→ **Records provided**
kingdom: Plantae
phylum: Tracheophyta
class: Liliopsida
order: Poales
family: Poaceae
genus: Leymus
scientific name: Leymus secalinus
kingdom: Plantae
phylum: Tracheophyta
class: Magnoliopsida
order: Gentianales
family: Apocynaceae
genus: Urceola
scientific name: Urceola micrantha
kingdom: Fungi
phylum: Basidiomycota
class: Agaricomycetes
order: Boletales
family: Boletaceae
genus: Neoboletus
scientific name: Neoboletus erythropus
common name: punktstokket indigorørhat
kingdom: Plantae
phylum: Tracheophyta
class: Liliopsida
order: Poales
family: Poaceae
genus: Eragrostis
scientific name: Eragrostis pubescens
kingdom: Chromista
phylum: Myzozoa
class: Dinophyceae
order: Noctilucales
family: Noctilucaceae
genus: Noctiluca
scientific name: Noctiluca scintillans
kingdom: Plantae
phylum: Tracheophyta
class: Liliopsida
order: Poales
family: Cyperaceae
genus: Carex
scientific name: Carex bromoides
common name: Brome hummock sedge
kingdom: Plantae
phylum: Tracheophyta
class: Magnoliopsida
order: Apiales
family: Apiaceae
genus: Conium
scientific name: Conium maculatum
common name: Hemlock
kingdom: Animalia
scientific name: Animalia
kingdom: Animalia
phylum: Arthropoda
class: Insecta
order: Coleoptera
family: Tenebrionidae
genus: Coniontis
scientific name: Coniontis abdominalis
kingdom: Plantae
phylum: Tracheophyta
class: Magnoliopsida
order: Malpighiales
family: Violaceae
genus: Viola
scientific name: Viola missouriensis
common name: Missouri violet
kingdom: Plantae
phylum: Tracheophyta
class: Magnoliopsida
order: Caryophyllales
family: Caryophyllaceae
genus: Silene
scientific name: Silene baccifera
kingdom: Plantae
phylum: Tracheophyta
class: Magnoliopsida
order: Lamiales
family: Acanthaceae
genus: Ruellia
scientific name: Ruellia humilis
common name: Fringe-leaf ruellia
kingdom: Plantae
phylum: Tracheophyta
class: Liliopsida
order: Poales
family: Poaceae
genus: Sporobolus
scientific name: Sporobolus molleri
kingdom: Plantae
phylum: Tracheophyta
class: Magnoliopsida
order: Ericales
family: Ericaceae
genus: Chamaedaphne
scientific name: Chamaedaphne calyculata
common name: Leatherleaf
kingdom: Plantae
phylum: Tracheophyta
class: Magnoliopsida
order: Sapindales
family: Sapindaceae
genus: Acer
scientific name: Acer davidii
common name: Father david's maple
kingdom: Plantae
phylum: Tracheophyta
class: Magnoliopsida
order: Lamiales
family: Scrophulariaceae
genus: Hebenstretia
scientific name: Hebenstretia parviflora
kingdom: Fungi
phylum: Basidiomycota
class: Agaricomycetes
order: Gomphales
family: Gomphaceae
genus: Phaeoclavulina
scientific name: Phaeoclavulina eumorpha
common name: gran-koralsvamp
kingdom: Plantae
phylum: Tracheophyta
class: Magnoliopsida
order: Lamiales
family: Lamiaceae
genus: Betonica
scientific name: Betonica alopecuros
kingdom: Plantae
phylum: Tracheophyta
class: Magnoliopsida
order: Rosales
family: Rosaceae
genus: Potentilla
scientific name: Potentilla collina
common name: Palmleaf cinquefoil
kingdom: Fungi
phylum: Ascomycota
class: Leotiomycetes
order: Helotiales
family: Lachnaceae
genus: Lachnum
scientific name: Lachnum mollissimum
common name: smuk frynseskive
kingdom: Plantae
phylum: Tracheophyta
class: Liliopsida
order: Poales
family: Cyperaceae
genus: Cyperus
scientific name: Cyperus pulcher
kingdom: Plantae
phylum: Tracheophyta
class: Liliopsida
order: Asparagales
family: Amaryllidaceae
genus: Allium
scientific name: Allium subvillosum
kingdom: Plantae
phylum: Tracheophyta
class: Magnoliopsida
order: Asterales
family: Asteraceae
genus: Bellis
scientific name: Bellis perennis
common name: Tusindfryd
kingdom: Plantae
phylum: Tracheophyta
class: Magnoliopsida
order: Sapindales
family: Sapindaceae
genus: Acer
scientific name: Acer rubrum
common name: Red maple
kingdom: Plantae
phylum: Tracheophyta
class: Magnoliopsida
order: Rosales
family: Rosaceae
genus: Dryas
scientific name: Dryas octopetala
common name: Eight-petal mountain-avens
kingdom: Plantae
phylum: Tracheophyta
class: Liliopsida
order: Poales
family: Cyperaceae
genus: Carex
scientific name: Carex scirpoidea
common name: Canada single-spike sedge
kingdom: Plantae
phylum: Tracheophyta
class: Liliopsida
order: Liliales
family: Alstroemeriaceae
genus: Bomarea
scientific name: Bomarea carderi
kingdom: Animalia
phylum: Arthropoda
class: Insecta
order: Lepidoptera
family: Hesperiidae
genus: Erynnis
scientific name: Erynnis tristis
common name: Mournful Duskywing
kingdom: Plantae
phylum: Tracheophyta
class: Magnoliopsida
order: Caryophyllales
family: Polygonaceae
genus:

→ **What to produce**
Reproduce every line of the items above, substituting "vernacular name" for each occurrence of "common name" and leaving all other text unchanged.

→ **Exercise response**
kingdom: Plantae
phylum: Tracheophyta
class: Liliopsida
order: Poales
family: Poaceae
genus: Leymus
scientific name: Leymus secalinus
kingdom: Plantae
phylum: Tracheophyta
class: Magnoliopsida
order: Gentianales
family: Apocynaceae
genus: Urceola
scientific name: Urceola micrantha
kingdom: Fungi
phylum: Basidiomycota
class: Agaricomycetes
order: Boletales
family: Boletaceae
genus: Neoboletus
scientific name: Neoboletus erythropus
vernacular name: punktstokket indigorørhat
kingdom: Plantae
phylum: Tracheophyta
class: Liliopsida
order: Poales
family: Poaceae
genus: Eragrostis
scientific name: Eragrostis pubescens
kingdom: Chromista
phylum: Myzozoa
class: Dinophyceae
order: Noctilucales
family: Noctilucaceae
genus: Noctiluca
scientific name: Noctiluca scintillans
kingdom: Plantae
phylum: Tracheophyta
class: Liliopsida
order: Poales
family: Cyperaceae
genus: Carex
scientific name: Carex bromoides
vernacular name: Brome hummock sedge
kingdom: Plantae
phylum: Tracheophyta
class: Magnoliopsida
order: Apiales
family: Apiaceae
genus: Conium
scientific name: Conium maculatum
vernacular name: Hemlock
kingdom: Animalia
scientific name: Animalia
kingdom: Animalia
phylum: Arthropoda
class: Insecta
order: Coleoptera
family: Tenebrionidae
genus: Coniontis
scientific name: Coniontis abdominalis
kingdom: Plantae
phylum: Tracheophyta
class: Magnoliopsida
order: Malpighiales
family: Violaceae
genus: Viola
scientific name: Viola missouriensis
vernacular name: Missouri violet
kingdom: Plantae
phylum: Tracheophyta
class: Magnoliopsida
order: Caryophyllales
family: Caryophyllaceae
genus: Silene
scientific name: Silene baccifera
kingdom: Plantae
phylum: Tracheophyta
class: Magnoliopsida
order: Lamiales
family: Acanthaceae
genus: Ruellia
scientific name: Ruellia humilis
vernacular name: Fringe-leaf ruellia
kingdom: Plantae
phylum: Tracheophyta
class: Liliopsida
order: Poales
family: Poaceae
genus: Sporobolus
scientific name: Sporobolus molleri
kingdom: Plantae
phylum: Tracheophyta
class: Magnoliopsida
order: Ericales
family: Ericaceae
genus: Chamaedaphne
scientific name: Chamaedaphne calyculata
vernacular name: Leatherleaf
kingdom: Plantae
phylum: Tracheophyta
class: Magnoliopsida
order: Sapindales
family: Sapindaceae
genus: Acer
scientific name: Acer davidii
vernacular name: Father david's maple
kingdom: Plantae
phylum: Tracheophyta
class: Magnoliopsida
order: Lamiales
family: Scrophulariaceae
genus: Hebenstretia
scientific name: Hebenstretia parviflora
kingdom: Fungi
phylum: Basidiomycota
class: Agaricomycetes
order: Gomphales
family: Gomphaceae
genus: Phaeoclavulina
scientific name: Phaeoclavulina eumorpha
vernacular name: gran-koralsvamp
kingdom: Plantae
phylum: Tracheophyta
class: Magnoliopsida
order: Lamiales
family: Lamiaceae
genus: Betonica
scientific name: Betonica alopecuros
kingdom: Plantae
phylum: Tracheophyta
class: Magnoliopsida
order: Rosales
family: Rosaceae
genus: Potentilla
scientific name: Potentilla collina
vernacular name: Palmleaf cinquefoil
kingdom: Fungi
phylum: Ascomycota
class: Leotiomycetes
order: Helotiales
family: Lachnaceae
genus: Lachnum
scientific name: Lachnum mollissimum
vernacular name: smuk frynseskive
kingdom: Plantae
phylum: Tracheophyta
class: Liliopsida
order: Poales
family: Cyperaceae
genus: Cyperus
scientific name: Cyperus pulcher
kingdom: Plantae
phylum: Tracheophyta
class: Liliopsida
order: Asparagales
family: Amaryllidaceae
genus: Allium
scientific name: Allium subvillosum
kingdom: Plantae
phylum: Tracheophyta
class: Magnoliopsida
order: Asterales
family: Asteraceae
genus: Bellis
scientific name: Bellis perennis
vernacular name: Tusindfryd
kingdom: Plantae
phylum: Tracheophyta
class: Magnoliopsida
order: Sapindales
family: Sapindaceae
genus: Acer
scientific name: Acer rubrum
vernacular name: Red maple
kingdom: Plantae
phylum: Tracheophyta
class: Magnoliopsida
order: Rosales
family: Rosaceae
genus: Dryas
scientific name: Dryas octopetala
vernacular name: Eight-petal mountain-avens
kingdom: Plantae
phylum: Tracheophyta
class: Liliopsida
order: Poales
family: Cyperaceae
genus: Carex
scientific name: Carex scirpoidea
vernacular name: Canada single-spike sedge
kingdom: Plantae
phylum: Tracheophyta
class: Liliopsida
order: Liliales
family: Alstroemeriaceae
genus: Bomarea
scientific name: Bomarea carderi
kingdom: Animalia
phylum: Arthropoda
class: Insecta
order: Lepidoptera
family: Hesperiidae
genus: Erynnis
scientific name: Erynnis tristis
vernacular name: Mournful Duskywing
kingdom: Plantae
phylum: Tracheophyta
class: Magnoliopsida
order: Caryophyllales
family: Polygonaceae
genus:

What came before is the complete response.